Russian courier service CDEK data hacked and sold online, over 9 million customer data leaked
Due to the Coronavirus outbreak, we have seen the number of data leak and the breach is increasing day by day. Now hackers breached the servers of Russian courier service CDEK and leaked data for sale online. The data breach affects data of over 9 million users and is being sold for $950 (Rs 71,000 approx) online.
The stolen data by hackers contains information about the delivery and location of goods and information about buyers, including Tax Identification Numbers.
However, CDEK claims that there was none of the data leaked is from the CDEK database. A company representative said that personal data is collected by many companies, including state aggregators and the leak could have occurred on any of these resources.

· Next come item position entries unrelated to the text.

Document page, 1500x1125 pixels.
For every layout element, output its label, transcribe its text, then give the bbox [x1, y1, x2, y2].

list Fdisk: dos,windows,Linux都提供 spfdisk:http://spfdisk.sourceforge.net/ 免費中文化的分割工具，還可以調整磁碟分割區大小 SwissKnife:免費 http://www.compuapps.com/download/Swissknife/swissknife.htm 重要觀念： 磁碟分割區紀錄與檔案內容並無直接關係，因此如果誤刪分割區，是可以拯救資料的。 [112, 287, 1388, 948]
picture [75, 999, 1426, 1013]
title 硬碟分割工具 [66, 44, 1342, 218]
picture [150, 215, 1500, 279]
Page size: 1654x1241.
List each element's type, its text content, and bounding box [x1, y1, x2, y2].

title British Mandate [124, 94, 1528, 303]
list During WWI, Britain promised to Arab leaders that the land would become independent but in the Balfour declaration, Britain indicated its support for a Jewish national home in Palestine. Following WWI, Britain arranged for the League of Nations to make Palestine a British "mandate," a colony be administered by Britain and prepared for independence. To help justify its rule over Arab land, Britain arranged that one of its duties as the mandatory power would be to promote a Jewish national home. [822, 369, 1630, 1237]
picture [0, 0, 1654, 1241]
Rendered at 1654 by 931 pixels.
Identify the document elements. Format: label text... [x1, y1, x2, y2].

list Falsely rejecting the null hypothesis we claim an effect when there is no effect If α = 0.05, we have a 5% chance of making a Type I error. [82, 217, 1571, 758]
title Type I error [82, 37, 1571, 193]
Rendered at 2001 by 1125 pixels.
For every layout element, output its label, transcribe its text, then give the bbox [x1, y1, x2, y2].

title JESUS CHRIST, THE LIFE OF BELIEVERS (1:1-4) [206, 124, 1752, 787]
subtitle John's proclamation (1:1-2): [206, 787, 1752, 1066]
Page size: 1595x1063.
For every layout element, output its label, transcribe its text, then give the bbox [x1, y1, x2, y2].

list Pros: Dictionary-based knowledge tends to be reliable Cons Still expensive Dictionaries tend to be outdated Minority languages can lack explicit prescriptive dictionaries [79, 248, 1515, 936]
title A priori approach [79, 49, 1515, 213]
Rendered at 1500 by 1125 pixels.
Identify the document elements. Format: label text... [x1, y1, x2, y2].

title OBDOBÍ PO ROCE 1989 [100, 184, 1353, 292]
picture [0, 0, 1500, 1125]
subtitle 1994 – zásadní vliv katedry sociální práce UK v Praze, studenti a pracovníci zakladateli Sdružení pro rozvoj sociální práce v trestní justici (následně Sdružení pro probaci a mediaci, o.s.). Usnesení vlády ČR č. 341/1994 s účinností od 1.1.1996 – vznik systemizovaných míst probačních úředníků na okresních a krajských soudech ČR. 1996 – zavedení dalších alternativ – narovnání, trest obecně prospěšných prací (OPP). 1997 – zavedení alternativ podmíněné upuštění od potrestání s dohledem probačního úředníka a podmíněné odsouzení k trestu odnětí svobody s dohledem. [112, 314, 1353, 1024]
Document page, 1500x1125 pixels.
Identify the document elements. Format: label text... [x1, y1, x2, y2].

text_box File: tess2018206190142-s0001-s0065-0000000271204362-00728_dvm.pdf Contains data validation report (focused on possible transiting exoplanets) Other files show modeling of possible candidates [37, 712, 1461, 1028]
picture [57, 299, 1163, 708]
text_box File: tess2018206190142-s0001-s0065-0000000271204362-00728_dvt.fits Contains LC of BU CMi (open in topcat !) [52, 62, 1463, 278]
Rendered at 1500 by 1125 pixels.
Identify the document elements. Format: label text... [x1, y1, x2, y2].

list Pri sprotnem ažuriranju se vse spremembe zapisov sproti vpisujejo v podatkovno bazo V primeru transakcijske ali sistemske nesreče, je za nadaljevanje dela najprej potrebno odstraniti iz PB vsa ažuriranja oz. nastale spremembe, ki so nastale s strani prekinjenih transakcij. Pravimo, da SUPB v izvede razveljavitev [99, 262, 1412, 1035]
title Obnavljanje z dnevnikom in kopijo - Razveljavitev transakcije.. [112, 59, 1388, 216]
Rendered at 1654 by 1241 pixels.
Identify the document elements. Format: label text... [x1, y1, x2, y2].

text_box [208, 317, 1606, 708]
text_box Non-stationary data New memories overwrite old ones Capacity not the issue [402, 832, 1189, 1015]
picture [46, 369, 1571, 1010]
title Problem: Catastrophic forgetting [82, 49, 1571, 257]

Andrey Arsentiev, Head of Analytics and Special Projects at InfoWatch Group of Companies, said that this is the largest leak of personal data from Russian delivery services. He notes that the information of CDEK users is not leaked for the first time: previously, customers of the delivery service complained that personal data of other people are visible on the company’s website due to vulnerabilities.
Head of Security Department of SearchInform Alex Drozd warned that after leaks there are always calls from scammers. They call the victim and introduce themselves as company employees and try to find out information about billing information.
Shiny Hunters involved?
The CDEK hack attack seems to have all the signatures of the hacking group Shiny Hunters. Shiny Hunters have been making headlines for the past month by leaking data of nearly 73 million users of different websites they have been involved in the data breach of Tokopedia, Microsoft GitHub repository, Unacademy, ChatBooks, Bhinneka.com, etc. None of the security researchers have confirmed that the current CDEK data breach the handiwork of by Shiny Hunters. However, prima facie it seems to be the work of the same hacking group because like other data breaches, the CDEK was hacked and the hackers immediately put the database on sale.